### EXERCISE DATA:
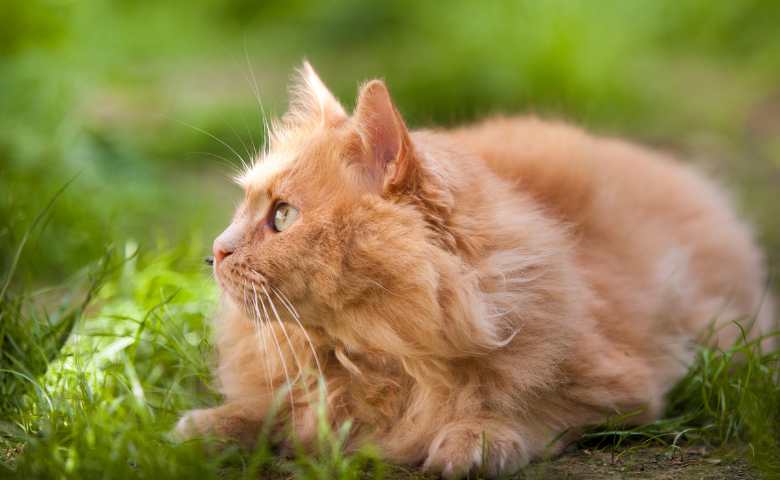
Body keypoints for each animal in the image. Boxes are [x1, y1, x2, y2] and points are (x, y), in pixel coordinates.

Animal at [175, 62, 772, 478]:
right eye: (244, 208)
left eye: (282, 215)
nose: (217, 252)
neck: (377, 352)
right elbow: (268, 407)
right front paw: (208, 427)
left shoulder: (623, 379)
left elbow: (528, 403)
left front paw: (477, 437)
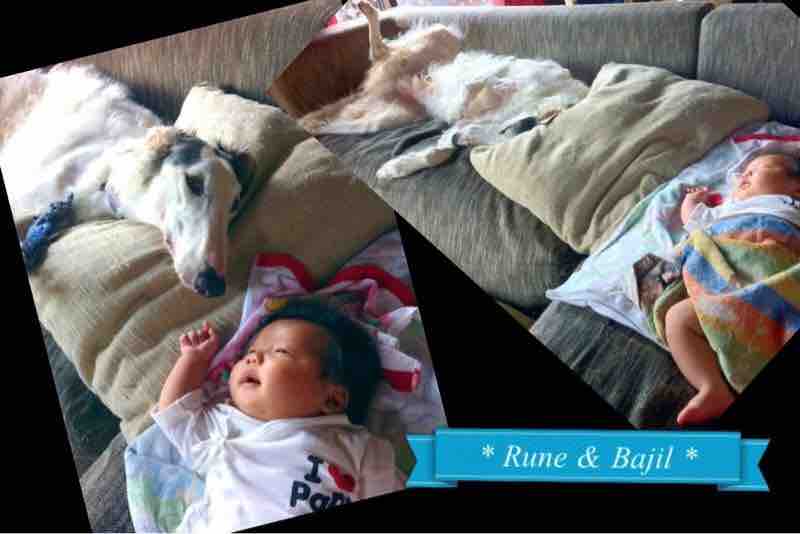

### AIM OF THE TASK:
Copy out, without any pictures, the lines of the records above from the one containing "neck: (377, 352)" through the final line, both ends included.

### ANSWER SPACE:
neck: (377, 352)
right elbow: (268, 407)
right front paw: (208, 427)
left shoulder: (623, 379)
left elbow: (528, 403)
left front paw: (477, 437)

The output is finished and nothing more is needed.